:: Data shown ::
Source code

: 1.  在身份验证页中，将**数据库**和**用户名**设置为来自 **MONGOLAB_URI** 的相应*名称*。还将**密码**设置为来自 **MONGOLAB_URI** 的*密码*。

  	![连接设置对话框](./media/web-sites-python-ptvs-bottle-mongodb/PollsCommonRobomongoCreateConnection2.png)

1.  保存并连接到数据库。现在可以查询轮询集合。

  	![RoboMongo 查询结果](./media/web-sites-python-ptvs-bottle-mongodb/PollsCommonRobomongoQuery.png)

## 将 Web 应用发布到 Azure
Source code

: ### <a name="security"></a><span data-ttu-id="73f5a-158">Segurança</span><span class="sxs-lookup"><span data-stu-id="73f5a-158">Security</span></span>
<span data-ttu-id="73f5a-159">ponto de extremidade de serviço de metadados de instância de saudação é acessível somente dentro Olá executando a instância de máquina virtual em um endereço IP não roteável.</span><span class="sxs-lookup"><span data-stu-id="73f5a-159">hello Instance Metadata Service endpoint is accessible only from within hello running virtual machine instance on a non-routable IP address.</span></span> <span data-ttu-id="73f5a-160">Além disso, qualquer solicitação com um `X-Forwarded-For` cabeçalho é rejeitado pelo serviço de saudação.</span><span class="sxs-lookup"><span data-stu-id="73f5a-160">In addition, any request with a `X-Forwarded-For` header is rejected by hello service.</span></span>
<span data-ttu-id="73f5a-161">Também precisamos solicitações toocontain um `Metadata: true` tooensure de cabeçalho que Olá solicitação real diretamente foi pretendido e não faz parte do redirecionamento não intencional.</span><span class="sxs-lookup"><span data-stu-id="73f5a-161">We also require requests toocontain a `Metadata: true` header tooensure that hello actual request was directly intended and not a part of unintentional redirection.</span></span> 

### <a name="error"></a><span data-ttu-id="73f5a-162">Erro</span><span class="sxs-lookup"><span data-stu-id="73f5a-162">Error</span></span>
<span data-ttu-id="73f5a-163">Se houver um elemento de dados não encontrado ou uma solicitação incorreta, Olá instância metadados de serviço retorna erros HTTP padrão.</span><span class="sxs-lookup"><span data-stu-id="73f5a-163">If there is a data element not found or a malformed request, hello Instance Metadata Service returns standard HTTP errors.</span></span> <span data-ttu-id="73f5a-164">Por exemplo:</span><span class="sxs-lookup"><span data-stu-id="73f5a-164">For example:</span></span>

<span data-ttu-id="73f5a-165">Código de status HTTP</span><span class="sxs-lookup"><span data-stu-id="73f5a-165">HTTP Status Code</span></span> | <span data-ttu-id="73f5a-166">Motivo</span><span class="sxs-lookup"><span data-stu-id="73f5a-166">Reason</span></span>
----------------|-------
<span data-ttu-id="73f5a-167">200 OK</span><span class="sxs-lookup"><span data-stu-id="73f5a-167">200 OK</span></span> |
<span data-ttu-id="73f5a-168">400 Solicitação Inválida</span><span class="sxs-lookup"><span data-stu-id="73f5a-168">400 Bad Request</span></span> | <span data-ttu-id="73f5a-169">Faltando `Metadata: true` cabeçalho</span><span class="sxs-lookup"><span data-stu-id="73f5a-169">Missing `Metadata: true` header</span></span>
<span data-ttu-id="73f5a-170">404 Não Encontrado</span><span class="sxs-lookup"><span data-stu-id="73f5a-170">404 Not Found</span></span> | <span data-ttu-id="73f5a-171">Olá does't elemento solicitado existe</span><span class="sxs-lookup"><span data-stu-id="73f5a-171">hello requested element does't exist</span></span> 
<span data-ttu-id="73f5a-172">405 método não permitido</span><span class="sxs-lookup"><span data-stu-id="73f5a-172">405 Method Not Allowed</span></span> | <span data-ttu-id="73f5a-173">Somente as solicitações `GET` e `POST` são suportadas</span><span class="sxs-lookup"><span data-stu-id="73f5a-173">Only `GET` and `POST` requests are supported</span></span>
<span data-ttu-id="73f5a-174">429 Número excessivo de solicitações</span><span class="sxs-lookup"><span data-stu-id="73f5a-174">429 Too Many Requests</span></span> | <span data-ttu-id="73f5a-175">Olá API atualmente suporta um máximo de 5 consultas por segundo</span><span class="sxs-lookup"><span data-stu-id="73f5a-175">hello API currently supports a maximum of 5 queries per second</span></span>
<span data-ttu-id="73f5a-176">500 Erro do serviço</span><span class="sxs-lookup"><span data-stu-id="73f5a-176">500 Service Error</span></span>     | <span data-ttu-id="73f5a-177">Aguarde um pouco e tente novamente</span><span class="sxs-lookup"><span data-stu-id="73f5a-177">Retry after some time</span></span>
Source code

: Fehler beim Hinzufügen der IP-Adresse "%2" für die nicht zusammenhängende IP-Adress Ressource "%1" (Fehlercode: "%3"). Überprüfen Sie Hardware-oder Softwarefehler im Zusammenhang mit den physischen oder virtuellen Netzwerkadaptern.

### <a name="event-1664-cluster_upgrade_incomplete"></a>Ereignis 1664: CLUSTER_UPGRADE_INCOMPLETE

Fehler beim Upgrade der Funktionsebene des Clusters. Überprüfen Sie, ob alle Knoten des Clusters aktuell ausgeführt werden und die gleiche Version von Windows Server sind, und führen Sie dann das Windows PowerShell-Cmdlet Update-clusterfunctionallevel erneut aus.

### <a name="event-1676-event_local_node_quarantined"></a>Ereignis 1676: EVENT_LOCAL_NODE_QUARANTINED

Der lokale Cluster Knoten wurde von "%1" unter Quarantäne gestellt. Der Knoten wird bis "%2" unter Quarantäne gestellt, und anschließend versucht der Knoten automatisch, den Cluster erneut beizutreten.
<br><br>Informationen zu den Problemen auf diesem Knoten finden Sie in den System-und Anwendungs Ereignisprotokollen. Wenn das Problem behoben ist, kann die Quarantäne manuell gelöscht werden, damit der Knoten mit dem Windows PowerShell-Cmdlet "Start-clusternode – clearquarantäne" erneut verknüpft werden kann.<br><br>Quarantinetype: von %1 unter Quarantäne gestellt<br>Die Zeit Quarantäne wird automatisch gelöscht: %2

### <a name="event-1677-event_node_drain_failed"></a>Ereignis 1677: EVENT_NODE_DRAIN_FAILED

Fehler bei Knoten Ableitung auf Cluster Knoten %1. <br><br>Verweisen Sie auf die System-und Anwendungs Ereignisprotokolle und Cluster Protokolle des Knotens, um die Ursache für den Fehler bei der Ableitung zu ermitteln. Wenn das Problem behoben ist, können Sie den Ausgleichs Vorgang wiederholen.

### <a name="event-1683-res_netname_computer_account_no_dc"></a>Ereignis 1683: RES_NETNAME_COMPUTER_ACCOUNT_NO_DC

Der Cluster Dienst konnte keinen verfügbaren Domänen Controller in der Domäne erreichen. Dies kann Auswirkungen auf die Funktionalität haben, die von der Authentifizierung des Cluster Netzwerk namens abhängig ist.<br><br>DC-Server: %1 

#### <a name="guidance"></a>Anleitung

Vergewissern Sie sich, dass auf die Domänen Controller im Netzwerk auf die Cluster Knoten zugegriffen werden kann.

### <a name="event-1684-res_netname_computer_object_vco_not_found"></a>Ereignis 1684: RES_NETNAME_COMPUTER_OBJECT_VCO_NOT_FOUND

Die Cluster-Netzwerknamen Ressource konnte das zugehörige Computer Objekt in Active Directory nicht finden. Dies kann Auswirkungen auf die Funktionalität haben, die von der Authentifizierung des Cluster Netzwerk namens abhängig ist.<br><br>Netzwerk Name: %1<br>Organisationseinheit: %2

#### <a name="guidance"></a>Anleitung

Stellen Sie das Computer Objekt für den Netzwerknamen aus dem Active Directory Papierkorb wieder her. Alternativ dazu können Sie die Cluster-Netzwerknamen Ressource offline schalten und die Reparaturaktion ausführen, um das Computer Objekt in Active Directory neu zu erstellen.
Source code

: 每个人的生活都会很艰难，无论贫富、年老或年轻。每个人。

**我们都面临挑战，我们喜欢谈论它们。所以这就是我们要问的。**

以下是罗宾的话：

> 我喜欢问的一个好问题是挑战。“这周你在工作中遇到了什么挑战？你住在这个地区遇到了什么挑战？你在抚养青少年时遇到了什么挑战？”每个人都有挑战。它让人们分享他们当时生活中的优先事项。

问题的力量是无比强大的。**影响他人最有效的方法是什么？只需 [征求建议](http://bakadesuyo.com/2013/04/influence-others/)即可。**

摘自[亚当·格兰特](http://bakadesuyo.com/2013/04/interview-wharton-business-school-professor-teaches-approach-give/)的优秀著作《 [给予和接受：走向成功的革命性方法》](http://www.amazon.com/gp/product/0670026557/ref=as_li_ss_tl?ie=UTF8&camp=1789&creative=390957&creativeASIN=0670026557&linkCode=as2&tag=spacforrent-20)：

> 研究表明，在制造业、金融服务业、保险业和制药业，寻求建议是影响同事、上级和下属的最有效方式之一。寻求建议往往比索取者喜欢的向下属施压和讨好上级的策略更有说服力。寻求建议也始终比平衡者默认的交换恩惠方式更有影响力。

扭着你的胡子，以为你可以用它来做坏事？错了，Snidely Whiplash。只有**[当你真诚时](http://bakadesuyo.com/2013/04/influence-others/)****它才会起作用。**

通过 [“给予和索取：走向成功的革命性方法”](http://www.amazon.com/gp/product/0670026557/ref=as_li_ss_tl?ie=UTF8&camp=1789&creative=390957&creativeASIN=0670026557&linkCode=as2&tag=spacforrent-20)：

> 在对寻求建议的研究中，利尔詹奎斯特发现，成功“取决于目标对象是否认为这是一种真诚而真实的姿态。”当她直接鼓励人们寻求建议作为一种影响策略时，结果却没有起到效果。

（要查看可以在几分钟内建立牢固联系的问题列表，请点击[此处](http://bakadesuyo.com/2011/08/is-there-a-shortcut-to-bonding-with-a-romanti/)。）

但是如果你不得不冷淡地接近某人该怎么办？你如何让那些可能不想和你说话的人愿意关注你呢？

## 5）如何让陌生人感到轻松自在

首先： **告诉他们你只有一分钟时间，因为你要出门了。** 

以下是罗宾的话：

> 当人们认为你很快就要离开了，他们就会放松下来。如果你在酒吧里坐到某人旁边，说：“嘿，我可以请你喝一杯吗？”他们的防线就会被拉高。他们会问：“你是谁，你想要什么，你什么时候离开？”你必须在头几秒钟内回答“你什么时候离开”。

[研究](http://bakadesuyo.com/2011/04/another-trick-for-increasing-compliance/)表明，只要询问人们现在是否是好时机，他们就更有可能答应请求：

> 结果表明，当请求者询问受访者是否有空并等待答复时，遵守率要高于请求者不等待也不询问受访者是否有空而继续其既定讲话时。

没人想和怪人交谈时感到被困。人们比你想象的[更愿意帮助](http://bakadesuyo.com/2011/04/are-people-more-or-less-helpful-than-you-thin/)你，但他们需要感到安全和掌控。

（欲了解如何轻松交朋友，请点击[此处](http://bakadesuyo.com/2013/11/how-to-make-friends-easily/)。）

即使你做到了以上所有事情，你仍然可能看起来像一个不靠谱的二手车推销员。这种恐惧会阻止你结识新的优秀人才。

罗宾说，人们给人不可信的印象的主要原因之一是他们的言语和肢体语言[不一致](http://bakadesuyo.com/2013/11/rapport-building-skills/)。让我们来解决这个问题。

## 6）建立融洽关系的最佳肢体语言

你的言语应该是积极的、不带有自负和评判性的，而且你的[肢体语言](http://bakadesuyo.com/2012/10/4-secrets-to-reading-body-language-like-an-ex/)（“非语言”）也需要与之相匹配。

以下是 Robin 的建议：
:::
How to complete this task:
How many lines in the items above contain the string "Domänen"? Reply with the number only.

Reply:
2